Data excerpts:
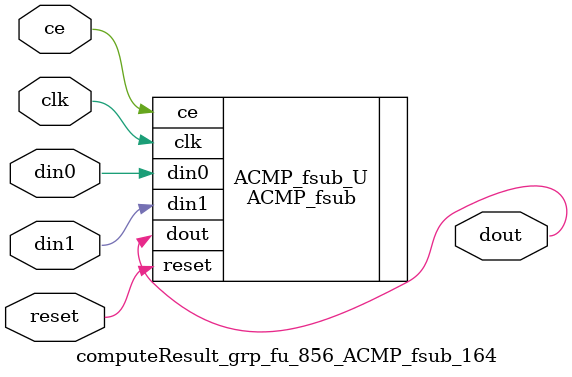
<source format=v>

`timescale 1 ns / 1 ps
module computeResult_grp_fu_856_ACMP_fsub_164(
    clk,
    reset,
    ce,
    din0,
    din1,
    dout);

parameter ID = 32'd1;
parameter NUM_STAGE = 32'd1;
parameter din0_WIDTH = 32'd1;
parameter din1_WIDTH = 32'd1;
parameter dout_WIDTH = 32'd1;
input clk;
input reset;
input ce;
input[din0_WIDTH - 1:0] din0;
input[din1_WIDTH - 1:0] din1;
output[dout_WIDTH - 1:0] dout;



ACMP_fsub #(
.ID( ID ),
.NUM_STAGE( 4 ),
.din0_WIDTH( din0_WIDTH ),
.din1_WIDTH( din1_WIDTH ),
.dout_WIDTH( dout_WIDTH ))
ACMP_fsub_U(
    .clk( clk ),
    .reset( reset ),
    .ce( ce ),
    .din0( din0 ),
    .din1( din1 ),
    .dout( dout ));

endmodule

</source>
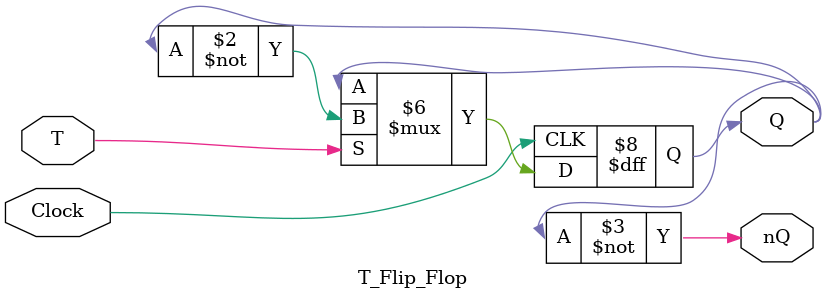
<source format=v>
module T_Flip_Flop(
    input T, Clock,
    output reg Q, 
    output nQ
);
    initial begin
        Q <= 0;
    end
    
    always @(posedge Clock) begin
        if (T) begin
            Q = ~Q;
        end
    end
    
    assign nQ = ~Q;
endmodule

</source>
---
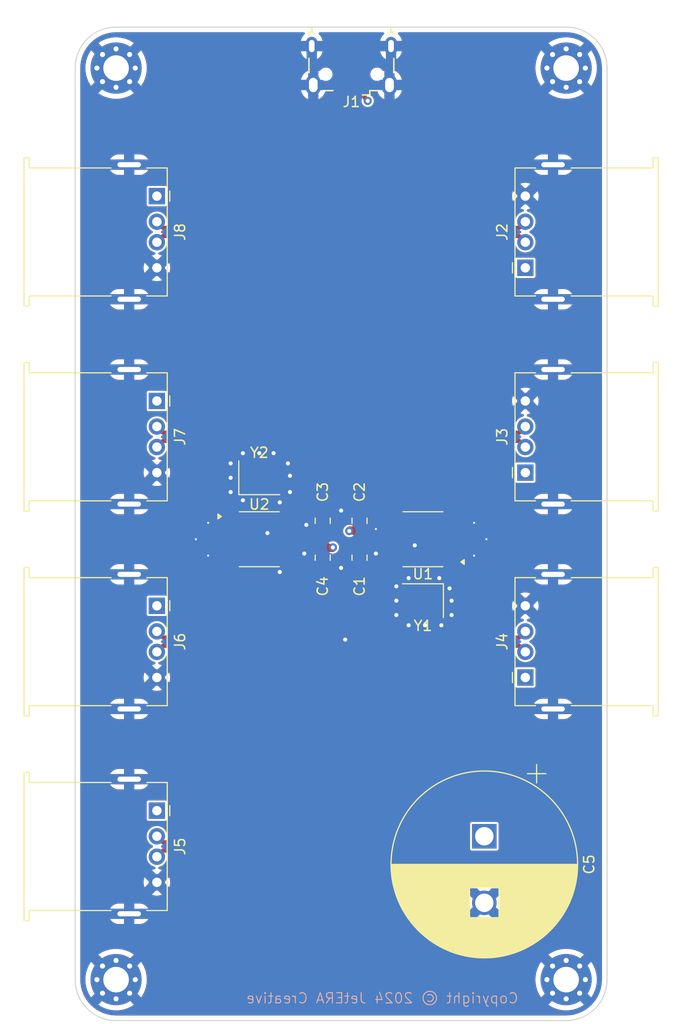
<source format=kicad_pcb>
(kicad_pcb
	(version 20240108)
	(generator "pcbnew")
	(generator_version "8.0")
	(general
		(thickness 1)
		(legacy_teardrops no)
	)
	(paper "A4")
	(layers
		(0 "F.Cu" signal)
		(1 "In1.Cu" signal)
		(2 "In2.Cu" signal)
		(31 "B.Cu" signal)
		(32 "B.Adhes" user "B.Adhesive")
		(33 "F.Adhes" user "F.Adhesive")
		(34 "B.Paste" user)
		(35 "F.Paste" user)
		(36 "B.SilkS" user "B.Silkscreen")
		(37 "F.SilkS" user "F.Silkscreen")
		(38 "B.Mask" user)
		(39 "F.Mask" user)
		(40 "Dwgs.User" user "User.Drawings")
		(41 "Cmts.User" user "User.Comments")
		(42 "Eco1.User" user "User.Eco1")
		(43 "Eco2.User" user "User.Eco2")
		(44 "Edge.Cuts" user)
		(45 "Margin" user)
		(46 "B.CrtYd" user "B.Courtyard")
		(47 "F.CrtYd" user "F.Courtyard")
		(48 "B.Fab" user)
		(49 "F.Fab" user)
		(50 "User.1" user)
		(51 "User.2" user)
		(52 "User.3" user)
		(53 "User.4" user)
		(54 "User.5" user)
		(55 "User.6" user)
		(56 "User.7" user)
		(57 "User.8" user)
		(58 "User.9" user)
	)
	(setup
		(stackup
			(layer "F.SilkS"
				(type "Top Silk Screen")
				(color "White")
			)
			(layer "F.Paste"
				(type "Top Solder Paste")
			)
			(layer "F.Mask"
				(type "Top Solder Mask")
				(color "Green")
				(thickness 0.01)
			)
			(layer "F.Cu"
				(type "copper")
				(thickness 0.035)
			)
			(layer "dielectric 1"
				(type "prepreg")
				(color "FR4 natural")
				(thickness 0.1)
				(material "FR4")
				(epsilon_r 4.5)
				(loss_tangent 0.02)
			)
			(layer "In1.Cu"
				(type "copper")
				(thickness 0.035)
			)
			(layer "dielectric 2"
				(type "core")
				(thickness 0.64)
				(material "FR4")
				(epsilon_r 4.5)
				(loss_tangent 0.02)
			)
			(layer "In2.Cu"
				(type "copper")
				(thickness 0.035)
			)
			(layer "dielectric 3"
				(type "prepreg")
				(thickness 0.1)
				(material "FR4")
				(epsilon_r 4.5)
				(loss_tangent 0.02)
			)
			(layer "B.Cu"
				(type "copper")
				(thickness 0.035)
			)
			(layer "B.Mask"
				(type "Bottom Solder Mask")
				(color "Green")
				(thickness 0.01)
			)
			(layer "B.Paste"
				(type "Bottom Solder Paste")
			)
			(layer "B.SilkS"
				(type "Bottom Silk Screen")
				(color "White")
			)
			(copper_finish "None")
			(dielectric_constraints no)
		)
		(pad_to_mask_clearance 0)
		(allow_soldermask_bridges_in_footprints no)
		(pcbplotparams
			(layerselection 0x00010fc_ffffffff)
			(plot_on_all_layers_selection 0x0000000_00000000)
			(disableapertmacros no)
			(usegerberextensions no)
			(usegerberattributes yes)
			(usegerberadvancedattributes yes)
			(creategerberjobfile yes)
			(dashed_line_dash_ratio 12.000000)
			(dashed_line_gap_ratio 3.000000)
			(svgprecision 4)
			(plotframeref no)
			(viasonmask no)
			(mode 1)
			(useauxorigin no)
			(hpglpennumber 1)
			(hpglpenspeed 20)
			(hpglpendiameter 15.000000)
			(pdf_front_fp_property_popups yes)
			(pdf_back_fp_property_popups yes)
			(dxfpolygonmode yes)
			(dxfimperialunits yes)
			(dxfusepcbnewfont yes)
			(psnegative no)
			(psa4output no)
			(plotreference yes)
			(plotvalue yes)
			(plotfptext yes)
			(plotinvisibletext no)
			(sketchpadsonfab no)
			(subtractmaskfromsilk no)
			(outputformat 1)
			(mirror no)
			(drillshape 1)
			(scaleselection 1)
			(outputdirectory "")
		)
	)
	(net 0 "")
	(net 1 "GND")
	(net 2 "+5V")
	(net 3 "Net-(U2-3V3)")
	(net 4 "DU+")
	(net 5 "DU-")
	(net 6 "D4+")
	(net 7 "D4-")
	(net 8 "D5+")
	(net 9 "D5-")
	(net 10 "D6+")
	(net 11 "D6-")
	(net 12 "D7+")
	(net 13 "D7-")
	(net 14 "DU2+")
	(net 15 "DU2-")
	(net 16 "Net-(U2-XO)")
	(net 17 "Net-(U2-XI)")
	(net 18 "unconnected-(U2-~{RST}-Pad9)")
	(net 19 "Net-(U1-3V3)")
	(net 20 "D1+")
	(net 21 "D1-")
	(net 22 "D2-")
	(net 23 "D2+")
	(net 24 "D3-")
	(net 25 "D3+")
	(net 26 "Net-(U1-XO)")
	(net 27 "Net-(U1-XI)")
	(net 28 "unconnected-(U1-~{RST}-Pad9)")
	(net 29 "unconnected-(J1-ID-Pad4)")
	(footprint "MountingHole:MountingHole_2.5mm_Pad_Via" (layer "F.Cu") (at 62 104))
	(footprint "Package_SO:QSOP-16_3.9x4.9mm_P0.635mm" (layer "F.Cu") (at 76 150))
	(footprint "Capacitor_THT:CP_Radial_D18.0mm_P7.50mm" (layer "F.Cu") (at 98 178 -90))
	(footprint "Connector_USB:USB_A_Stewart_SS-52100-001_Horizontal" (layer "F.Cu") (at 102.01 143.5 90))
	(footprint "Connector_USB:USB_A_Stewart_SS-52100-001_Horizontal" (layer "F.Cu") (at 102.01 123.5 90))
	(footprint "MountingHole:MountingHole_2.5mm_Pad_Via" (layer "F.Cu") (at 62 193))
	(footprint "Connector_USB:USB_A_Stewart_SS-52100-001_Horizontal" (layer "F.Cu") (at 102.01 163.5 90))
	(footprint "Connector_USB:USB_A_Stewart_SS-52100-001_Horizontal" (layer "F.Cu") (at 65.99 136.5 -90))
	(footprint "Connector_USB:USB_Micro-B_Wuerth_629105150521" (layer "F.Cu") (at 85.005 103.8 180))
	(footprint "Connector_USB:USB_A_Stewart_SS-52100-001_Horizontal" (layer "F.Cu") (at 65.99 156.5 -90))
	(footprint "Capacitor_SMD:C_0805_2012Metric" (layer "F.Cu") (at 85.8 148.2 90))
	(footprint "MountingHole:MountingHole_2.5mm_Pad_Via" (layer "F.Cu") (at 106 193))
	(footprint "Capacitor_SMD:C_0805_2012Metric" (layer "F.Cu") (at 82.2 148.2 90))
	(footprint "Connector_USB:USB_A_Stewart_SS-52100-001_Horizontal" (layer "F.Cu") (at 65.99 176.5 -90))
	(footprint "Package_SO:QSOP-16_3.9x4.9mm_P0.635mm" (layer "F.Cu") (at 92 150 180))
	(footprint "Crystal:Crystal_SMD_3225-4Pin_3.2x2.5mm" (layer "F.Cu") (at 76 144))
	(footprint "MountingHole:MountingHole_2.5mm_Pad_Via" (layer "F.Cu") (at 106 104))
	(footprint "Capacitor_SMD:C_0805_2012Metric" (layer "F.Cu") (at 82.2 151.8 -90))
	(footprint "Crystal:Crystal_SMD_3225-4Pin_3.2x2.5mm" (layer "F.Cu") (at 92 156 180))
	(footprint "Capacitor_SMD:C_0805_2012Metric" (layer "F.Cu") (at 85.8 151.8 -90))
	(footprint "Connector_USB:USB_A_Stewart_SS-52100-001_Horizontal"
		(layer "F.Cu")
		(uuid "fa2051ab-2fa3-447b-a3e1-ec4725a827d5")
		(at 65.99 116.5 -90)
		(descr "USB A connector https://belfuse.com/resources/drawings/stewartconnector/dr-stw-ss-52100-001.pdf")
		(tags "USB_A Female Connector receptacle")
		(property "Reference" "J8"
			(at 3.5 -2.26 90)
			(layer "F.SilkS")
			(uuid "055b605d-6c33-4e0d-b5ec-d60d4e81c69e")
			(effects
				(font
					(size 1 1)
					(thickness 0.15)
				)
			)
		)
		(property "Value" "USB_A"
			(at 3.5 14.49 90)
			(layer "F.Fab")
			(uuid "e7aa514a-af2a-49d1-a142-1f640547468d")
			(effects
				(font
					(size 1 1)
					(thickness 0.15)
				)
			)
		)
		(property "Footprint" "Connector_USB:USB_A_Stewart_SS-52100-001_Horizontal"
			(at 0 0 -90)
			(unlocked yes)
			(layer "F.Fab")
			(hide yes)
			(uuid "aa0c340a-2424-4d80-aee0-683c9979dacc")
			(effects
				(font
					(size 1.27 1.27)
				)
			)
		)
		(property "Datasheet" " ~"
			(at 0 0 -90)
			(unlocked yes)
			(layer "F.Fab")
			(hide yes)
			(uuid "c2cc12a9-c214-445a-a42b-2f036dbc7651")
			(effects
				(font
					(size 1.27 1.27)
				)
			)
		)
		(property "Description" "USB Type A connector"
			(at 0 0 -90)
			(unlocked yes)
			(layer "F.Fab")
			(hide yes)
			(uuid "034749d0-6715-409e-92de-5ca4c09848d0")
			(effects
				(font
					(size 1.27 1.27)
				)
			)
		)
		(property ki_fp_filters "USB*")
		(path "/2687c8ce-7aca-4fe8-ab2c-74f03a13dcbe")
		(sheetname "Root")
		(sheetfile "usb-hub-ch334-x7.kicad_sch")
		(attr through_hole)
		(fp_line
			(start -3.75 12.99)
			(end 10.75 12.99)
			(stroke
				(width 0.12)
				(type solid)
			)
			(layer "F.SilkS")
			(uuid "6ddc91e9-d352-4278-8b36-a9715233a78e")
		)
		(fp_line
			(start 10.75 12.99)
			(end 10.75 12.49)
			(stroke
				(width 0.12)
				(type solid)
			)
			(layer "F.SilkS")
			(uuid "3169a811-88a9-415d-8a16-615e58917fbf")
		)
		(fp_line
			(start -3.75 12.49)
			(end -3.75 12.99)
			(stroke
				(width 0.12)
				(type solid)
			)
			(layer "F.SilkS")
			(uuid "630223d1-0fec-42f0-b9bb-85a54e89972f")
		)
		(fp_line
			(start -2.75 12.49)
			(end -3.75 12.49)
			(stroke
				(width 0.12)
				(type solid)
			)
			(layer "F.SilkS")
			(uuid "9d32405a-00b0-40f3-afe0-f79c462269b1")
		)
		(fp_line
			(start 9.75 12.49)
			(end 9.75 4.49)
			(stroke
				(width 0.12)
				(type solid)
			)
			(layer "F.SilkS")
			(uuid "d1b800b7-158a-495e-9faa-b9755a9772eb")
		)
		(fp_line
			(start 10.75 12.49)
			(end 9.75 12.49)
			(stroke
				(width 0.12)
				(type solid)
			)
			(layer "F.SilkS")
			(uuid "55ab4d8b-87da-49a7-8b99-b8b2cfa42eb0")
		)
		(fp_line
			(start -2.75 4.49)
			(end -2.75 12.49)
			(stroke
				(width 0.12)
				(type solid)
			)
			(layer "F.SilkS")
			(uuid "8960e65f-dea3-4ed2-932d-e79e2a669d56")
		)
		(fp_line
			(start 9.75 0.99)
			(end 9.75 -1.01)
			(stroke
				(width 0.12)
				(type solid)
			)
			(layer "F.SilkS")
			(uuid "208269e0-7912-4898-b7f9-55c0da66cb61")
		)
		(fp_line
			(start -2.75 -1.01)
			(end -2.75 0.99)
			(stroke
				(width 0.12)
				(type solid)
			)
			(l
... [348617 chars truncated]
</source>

Task directions: From the records above, copy every line that holds the word "Bottom".

Worked solution:
				(type "Bottom Solder Mask")
				(type "Bottom Solder Paste")
				(type "Bottom Silk Screen")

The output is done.